Personal information
- Full name: Mohammadreza Ghodratipour
- Date of birth: April 13, 1994 (age 30)
- Place of birth: Isfahan, Iran
- Position(s): Goalkeeper

Team information
- Current team: Saba Qom
- Number: 40

Youth career
- 2002–2006: Iran Sport Isfahan
- 2006–2012: Sepahan
- 2012–2013: Foolad Yazd
- 2013–2014: Rah Ahan
- 2014–: Saba Qom

Senior career*
- Years: Team / Apps / (Gls)
- 2012–2013: Foolad Yazd / 0 / (0)
- 2013–2014: Rah Ahan / 1 / (0)
- 2014–: Saba Qom / 0 / (0)

International career^{‡}
- 2009–2011: Iran U17
- 2011–2012: Iran U20

= Mohammadreza Ghodratipour =

Iranian footballer

Mohammadreza Ghodratipour (محمدرضا قدرتی‌پور) is an Iranian football goalkeeper who plays for Saba Qom in the Iran Pro League.

==Club career==
===Early years===
He started his career with Iran Sport Isfahan when he was 8. After 4 years he joined Sepahan Academy. He is part of Sepahan Academy until 2012.

===Foolad Yazd===
He joined Foolad Yazd in summer 2012. He is also part of Foolad Yazd U21 however he failed to play a single match for Foolad Yazd first team.

===Rah Ahan===
After a season in Yazd, he joined Rah Ahan U21 and helped them to reach 4th place in the 2013–14 Tehran U21 League. After a successful season with Rah Ahan U21 he was promoted to first team by club coach Mansour Ebrahimzadeh. He was given #2 and made his debut in a 1–0 loss against Zob Ahan in the 2013–14 Iran Pro League final fixture.

===Saba===
He joined Saba Qom in summer 2014. He signed a three-year contract and was given the number 40.

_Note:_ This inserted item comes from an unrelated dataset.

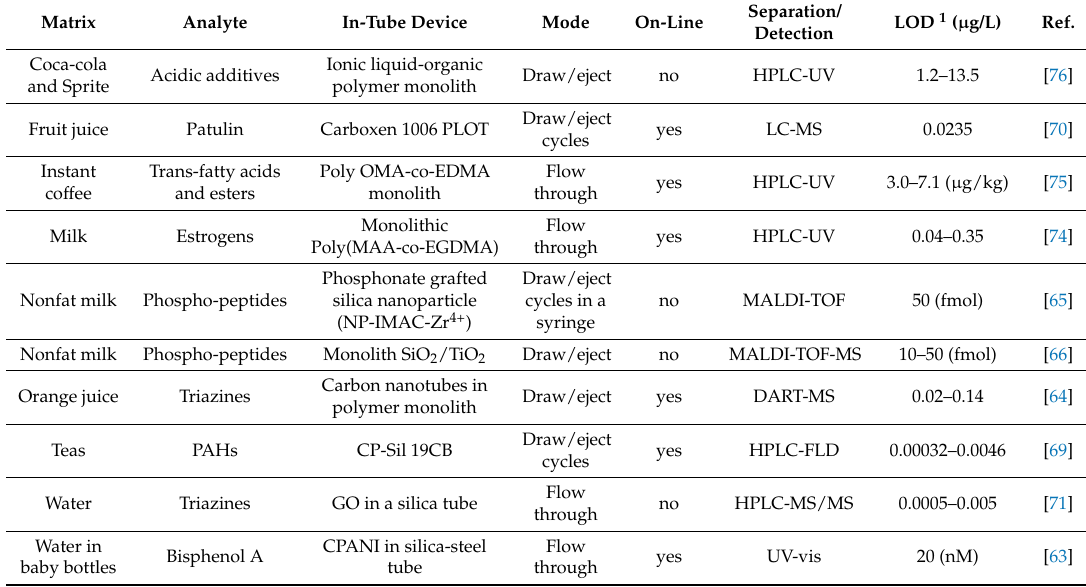
Table 3. Beverages applications summary of in-tube SPME in the last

==Club career statistics==

| Club | Division | Season | League |  | Hazfi Cup |  | Asia |  | Total |  |
| Apps | Goals | Apps | Goals | Apps | Goals | Apps | Goals |
| Foolad Yazd | Division 1 | 2012–13 | 0 | 0 | 0 | 0 | – | – | 0 | 0 |
| Rah Ahan | Pro League | 2013–14 | 1 | 0 | 0 | 0 | – | – | 1 | 0 |
| Saba Qom | 2014–15 | 0 | 0 | 0 | 0 | – | – | 0 | 0 |
| Career Totals |  |  | 1 | 0 | 0 | 0 | 0 | 0 | 1 | 0 |

==International career==
===U17===
He is part of Iran U-17 from 2009 until 2011.

===U20===
He is part of Iran U-20 during 2011 & 2012.

===U23===
He invited to Iran U-23 training camp by Nelo Vingada.